David Duke resigned from the Knights of the Ku Klux Klan in July 1980. In the months and years that followed the once-powerful organization fell into disarray and then split into competing factions.
49
It would be a mistake to conclude that Duke’s seven-year stint in the Klan had all come to naught. His innovative use of the media had turned the Klan into the most visible aspect of a broader white supremacist resurgence. He had helped transform the most vital elements of that new movement away from conservative or restorationist ideologies toward a more “revolutionary” emphasis on creating a new Aryans-only nation-state. And he had collected under one roof a set of state and local leaders who became major figures in their own right over the next several decades.

Several important state leaders left the Knights to start their own operations, drawing money and members away from the Knights. One of the most creative tacticians was Tom Metzger, the California Knights leader who had organized the so-called border watch. He had quit Duke early and formed his own California Klan. And then Metzger ran for office in 1980.

5
The Election of 1980: The Klan and Ronald Reagan

June 3, 1980.
Tom Metzger spent less than fifty-four hundred dollars running in the Democratic Party primary for California’s Forty-third Congressional District seat. Although he was physically unimposing at five feet eight inches, Metzger loved a good street fight. And as a well-known Klan leader he maintained little separation between looking for votes and knocking heads with clubs and shields. During the campaign Metzger marched his Klan troops into a street brawl in the town of Oceanside, made an appearance at San Diego State University only to be pelted with bottles and fruit, paid for radio advertisements, and shook hands looking for votes. He declared himself the white working-man’s candidate and opposed “white collar crime . . . export of U.S. jobs . . . foreign product dumping . . . the unrestricted flow of illegal aliens . . . [and] Asian refugee entrance into the United States.” The anti-immigrant message, according to the local press, carried the day. On primary election night, Metzger received 32,344 votes and, with 39 percent of the ballot, defeated the closest Democratic Party contender.
1

Although the Republican incumbent won the general election, the Klansman’s primary victory showed that racially motivated white voters existed in some number. The campaign also dramatized the restless experimentation that characterized Tom Metzger’s personal brand of white power politics. His route to the Klan had started in Warsaw, Indiana, where he was born in 1938. After serving in the army, he moved to Southern California and eventually established his own TV repair shop business. He married Kathleen Murphy in a Catholic service in 1963, and their union ultimately produced six children. During the 1964 Goldwater campaign, Tom joined the John Birch Society. He supported George Wallace in 1968 and thereafter became a self-avowed racist and
anti-Semite. When David Duke came to California to start a Klan group, Metzger signed on. It was Tom Metzger, by then Grand Dragon, or state leader, who stage-managed Duke’s so-called border watch in 1978. When Metzger broke away from Duke’s national outfit, he started his own California Klan realm before running in the primary.

- **INSTRUCTIONS**
1) According to the passage on the Klan, how many votes did Tom Metzger receive on primary election night?
2) Please retype the part of the passage on the Klan starting with "Several important state" and going on through "office in 1980.".
The entries are not needed for anything here.

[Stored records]
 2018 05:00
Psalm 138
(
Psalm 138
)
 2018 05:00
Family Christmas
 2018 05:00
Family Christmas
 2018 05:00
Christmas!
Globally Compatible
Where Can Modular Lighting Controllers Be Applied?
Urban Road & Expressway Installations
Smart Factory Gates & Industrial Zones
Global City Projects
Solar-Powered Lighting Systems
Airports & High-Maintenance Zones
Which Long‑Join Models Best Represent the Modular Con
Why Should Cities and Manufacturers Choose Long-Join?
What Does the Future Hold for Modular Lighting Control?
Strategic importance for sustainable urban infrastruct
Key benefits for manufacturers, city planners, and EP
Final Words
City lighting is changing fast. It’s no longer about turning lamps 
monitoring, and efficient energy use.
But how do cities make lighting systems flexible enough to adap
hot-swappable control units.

---

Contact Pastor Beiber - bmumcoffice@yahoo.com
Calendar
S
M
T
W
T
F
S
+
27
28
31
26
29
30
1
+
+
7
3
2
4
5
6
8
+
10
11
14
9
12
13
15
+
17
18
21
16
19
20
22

- **YOUR WRITTEN ANSWERS**
1) 32,344 votes

2)
Several important state leaders left the Knights to start their own operations, drawing money and members away from the Knights. One of the most creative tacticians was Tom Metzger, the California Knights leader who had organized the so-called border watch. He had quit Duke early and formed his own California Klan. And then Metzger ran for office in 1980.